The son of a New York City embroidery manufacturer, Leon Kirchner astounded his piano teacher by the time he was nine, was appearing in recitals and concerts at 14. But his mother wanted him to be a doctor, and he dutifully set out on a scientific education in Los Angeles (where the family moved in 1928). But music had him beguiled, particularly after he first heard compositions by Arnold Schoenberg. "A lecturer had described Schoenberg's work, all about the twelve-tone scale. As I listened I became frightened--afraid that if I listened to this strange music I might never be the same. Then, a night later, I forced myself to go to a concert of Pierrot Lunaire. It was a tremendous experience ... I turned to a friend and said: "That's the kind of music I have always expected; it's not strange at all." "You Are Insane." Music courses began slipping into Kirchner's scientific curriculum, including a course in composition from Professor Schoenberg himself. Kirchner finally abandoned science and plunged wholly into music. He had great potentialities as a pianist, but chose composition.
"Somehow, I didn't feel I had the constitution to be a concert artist," he says now. "That's a terribly demanding life, you know. You go insane trying to reach perfection." From Schoenberg ("an extremely articulate, extraordinarily precise man") Kirchner had learned that "any great teacher tries to teach you the why of things--not just chords, but 'why' chords. He teaches you how to extend music in time.'' Later, Kirchner studied with Ernest Bloch, learning from the noted composer "to respect the use, the real function, of materials." His next teacher was Roger Sessions, with whom Kirchner worked in 1942 and again after the war. Sessions, Kirchner believes, is America's greatest composer, and he also has "an amazing ability to see talent. He is a man of great intelligence." "Writing Is Funny." Kirchner was a man of considerable ability himself by 1947, and he began turning out his share of compositions. One of the most imposing to date: his first String Quartet, a Bartok-ian piece with a now-gritty, now-smooth character, scalp-tingling dissonances, and immense technical facility.

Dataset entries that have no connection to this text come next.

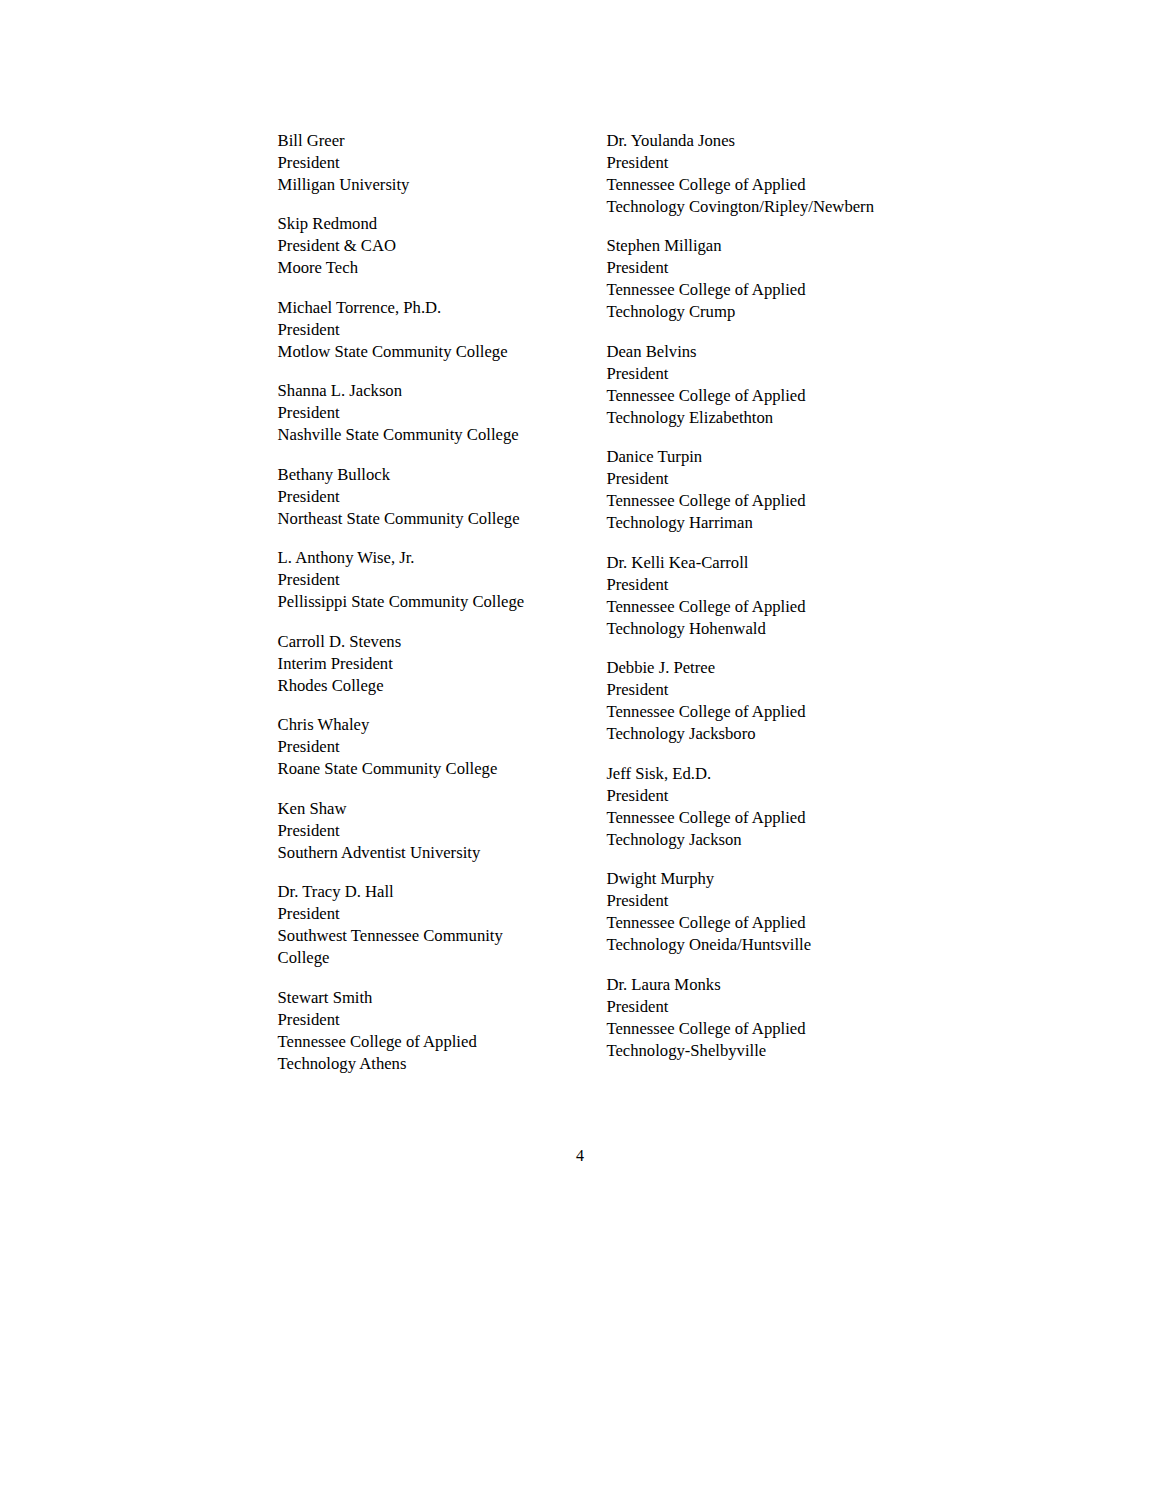Bill Greer
President
Milligan University
Skip Redmond
President & CAO
Moore Tech
Michael Torrence, Ph.D.
President
Motlow State Community College
Shanna L. Jackson
President
Nashville State Community College
Bethany Bullock
President
Northeast State Community College
L. Anthony Wise, Jr.
President
Pellissippi State Community College
Carroll D. Stevens
Interim President
Rhodes College
Chris Whaley
President
Roane State Community College
Ken Shaw
President
Southern Adventist University
Dr. Tracy D. Hall
President
Southwest Tennessee Community College
Stewart Smith
President
Tennessee College of Applied Technology Athens
Dr. Youlanda Jones
President
Tennessee College of Applied Technology Covington/Ripley/Newbern
Stephen Milligan
President
Tennessee College of Applied Technology Crump
Dean Belvins
President
Tennessee College of Applied Technology Elizabethton
Danice Turpin
President
Tennessee College of Applied Technology Harriman
Dr. Kelli Kea-Carroll
President
Tennessee College of Applied Technology Hohenwald
Debbie J. Petree
President
Tennessee College of Applied Technology Jacksboro
Jeff Sisk, Ed.D.
President
Tennessee College of Applied Technology Jackson
Dwight Murphy
President
Tennessee College of Applied Technology Oneida/Huntsville
Dr. Laura Monks
President
Tennessee College of Applied Technology-Shelbyville
4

At Mills (enrollment: 500), a women's college that also takes men for graduate work, Kirchner will share duties largely with Composer Milhaud, 61, who alternates yearly between Mills and the Paris Conservatory. When Milhaud is absent, Kirchner will teach composition; at other times he will instruct in harmony, counterpoint, form and analysis. "I shall write and I shall teach. When I teach. I shall try to do one thing: I would like to show my students what I have learned from men like Sessions and Bloch and Schoenberg. As for my writing--writing is funny.
The more you learn, the better you get--and the more you realize how far you are from perfection. It is a driving, compelling thing; not easy, and never secure. And yet, I could do nothing else."